▸ **Exercise requirements**
Check each line of the material below for the word "trapframe". Say how many lines have it, and nothing else.

▸ **Data to examine**
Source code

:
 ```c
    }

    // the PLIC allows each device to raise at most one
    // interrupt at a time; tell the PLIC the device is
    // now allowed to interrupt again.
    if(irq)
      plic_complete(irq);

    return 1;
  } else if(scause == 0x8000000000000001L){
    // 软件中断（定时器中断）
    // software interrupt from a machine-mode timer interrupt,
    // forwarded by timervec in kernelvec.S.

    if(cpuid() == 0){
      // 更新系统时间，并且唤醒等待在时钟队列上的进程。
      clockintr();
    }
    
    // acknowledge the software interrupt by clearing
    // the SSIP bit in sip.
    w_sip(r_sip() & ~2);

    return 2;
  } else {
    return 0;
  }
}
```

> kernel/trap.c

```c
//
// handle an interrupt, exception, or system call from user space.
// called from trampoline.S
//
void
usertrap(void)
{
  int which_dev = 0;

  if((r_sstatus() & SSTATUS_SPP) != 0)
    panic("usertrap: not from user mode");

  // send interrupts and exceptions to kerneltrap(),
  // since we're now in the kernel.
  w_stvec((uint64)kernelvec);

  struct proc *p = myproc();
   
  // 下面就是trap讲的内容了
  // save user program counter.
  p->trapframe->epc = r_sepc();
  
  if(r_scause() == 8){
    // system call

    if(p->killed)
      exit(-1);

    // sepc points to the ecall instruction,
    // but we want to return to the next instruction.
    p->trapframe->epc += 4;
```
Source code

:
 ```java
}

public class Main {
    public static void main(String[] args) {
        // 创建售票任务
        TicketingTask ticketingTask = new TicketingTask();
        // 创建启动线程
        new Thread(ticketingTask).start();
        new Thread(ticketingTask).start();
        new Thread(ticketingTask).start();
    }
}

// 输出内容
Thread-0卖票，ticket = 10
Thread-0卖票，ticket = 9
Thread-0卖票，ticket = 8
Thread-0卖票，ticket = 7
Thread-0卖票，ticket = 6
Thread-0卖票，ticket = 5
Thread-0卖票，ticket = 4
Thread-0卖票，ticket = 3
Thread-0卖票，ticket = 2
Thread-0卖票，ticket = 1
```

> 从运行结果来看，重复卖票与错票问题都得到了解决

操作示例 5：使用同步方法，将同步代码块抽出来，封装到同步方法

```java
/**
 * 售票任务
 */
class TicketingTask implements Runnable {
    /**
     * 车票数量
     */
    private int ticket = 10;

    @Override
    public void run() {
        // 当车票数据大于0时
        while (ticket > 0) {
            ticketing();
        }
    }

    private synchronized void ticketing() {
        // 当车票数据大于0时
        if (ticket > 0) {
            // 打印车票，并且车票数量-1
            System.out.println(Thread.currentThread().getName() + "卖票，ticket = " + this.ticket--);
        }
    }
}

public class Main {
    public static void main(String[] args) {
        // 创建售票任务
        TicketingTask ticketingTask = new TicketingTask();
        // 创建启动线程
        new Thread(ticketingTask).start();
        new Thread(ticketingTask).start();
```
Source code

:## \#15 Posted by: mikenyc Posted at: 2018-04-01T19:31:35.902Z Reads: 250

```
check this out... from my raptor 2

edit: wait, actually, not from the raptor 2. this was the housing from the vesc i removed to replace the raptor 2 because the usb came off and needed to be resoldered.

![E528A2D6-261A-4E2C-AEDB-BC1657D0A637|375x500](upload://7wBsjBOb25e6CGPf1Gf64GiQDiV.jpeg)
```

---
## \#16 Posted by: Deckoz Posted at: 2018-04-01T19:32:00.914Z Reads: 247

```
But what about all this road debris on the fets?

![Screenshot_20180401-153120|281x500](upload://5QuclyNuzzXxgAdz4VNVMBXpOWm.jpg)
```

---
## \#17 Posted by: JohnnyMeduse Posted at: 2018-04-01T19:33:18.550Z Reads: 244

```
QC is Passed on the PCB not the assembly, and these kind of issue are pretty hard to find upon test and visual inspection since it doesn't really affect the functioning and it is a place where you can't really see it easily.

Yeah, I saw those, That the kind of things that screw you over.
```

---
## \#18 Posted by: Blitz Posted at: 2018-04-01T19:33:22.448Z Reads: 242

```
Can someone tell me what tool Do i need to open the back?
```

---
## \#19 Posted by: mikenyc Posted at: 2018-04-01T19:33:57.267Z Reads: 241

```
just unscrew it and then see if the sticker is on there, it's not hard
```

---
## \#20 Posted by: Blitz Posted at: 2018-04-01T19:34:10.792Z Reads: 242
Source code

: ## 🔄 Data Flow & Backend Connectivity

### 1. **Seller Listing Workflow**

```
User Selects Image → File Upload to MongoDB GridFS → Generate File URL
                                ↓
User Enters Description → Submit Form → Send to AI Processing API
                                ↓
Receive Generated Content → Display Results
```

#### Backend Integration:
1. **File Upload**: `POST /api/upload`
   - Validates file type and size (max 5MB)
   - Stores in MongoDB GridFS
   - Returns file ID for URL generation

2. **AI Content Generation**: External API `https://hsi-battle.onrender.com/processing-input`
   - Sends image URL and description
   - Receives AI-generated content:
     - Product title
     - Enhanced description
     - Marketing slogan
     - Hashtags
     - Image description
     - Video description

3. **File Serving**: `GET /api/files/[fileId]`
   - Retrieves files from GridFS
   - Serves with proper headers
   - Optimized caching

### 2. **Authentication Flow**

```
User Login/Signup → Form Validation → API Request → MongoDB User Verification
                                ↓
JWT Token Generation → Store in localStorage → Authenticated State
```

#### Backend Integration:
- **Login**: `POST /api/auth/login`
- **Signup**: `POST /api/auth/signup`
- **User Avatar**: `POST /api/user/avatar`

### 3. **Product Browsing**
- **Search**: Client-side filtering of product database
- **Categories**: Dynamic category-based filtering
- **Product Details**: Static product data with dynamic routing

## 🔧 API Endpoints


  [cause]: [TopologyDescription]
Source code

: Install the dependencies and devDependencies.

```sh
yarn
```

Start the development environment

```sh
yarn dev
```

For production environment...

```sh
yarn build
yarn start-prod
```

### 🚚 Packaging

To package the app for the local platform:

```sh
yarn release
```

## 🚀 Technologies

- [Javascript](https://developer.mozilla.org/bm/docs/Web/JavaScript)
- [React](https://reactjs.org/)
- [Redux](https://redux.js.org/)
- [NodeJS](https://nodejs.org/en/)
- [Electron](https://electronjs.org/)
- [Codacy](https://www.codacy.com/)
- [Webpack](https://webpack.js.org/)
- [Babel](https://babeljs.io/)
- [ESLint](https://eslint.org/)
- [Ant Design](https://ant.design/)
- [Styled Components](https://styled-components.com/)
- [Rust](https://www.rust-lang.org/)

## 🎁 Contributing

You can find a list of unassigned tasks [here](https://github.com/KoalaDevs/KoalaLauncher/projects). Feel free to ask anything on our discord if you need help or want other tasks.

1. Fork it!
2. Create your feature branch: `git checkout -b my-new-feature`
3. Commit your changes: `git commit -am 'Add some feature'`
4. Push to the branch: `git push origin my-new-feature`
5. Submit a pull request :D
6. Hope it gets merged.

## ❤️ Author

▸ **Result below**
2